OpenAI released GPT-5.5 on April 23, its first major version upgrade since GPT-4.5. The new model scored 82.7% on Terminal-Bench 2.0, pulling ahead of Claude Opus 4.7 (69.4%) and Gemini 3.1 Pro (68.5%). This benchmark measures long tasks in command-line scenarios requiring planning, iteration, and tool coordination—precisely the area Anthropic highlighted in Opus 4.7’s launch. GPT-5.5 improved 7.6 percentage points over GPT-5.4 (75.1%).
The pricing signal is equally noteworthy. GPT-5.5’s API pricing is $5.00/M input and $30.00/M output, a significant jump from GPT-5.4 ($3.50/$18.00). Claude Opus 4.7 is priced at $5.00/$25.00, while DeepSeek V4 Pro is just $2.20/$3.48. GPT-5.5 is now the most expensive frontier model.
Key Data Comparison
| Model | Input ($/M) | Output ($/M) | Terminal-Bench 2.0 | Context Window |
|---|---|---|---|---|
| GPT-5.5 | 5.00 | 30.00 | 82.7% (SOTA) | 200K |
| Claude Opus 4.7 | 5.00 | 25.00 | 69.4% | 200K |
| Gemini 3.1 Pro | 3.50 | 15.00 | 68.5% | 1M |
| DeepSeek V4 Pro | 2.20 | 3.48 | Not disclosed | 1M |
From GPT-5.0 to GPT-5.5, OpenAI’s pricing followed a steep curve: input price rose from $0.625 to $5.00 (8x), output from $5.00 to $30.00 (6x). Community feedback suggests GPT-5.5 also consumes more tokens per task, making actual costs even higher than advertised.
Landscape Assessment
GPT-5.5’s strategy is clear: use capability advantages to offset price disadvantages.

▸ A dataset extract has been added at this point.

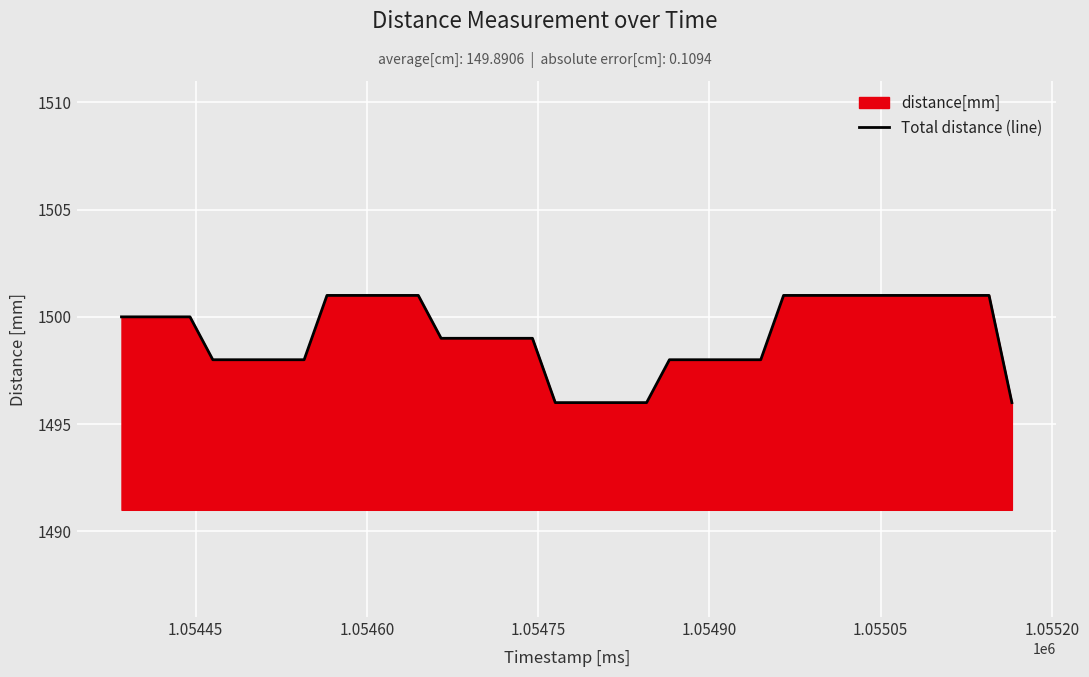

What is the difference between the maximum and minimum values?

5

The lead on Terminal-Bench 2.0 (13 percentage points over second place) is significant, but it’s concentrated in code and terminal tasks. Community feedback on general conversation and Chinese writing is more mixed.
Meanwhile, DeepSeek V4 Pro delivers near-comparable performance at less than one-ninth the price of GPT-5.5, moving from “budget alternative” to “primary choice.” As one developer put it: “DeepSeek’s pricing is doing to enterprise software margins what Costco did.” If this trend continues, price-sensitive users migrating to open-source models could accelerate.
Action Items
- Heavy terminal/code users: GPT-5.5’s Terminal-Bench advantage is real. Worth trying if your workflow relies heavily on CLI tools. Watch for unexpected token consumption.
- General conversation and long text: Gemini 3.1 Pro’s 1M context and lower price remain the better value proposition.
- Cost-sensitive scenarios: DeepSeek V4 Pro’s API pricing is low enough to replace GPT-5.5 in most non-frontier tasks.
- Watch for Codex quota changes: Community speculation suggests OpenAI may reduce Codex subscription GPT call quotas in June. Plan usage accordingly.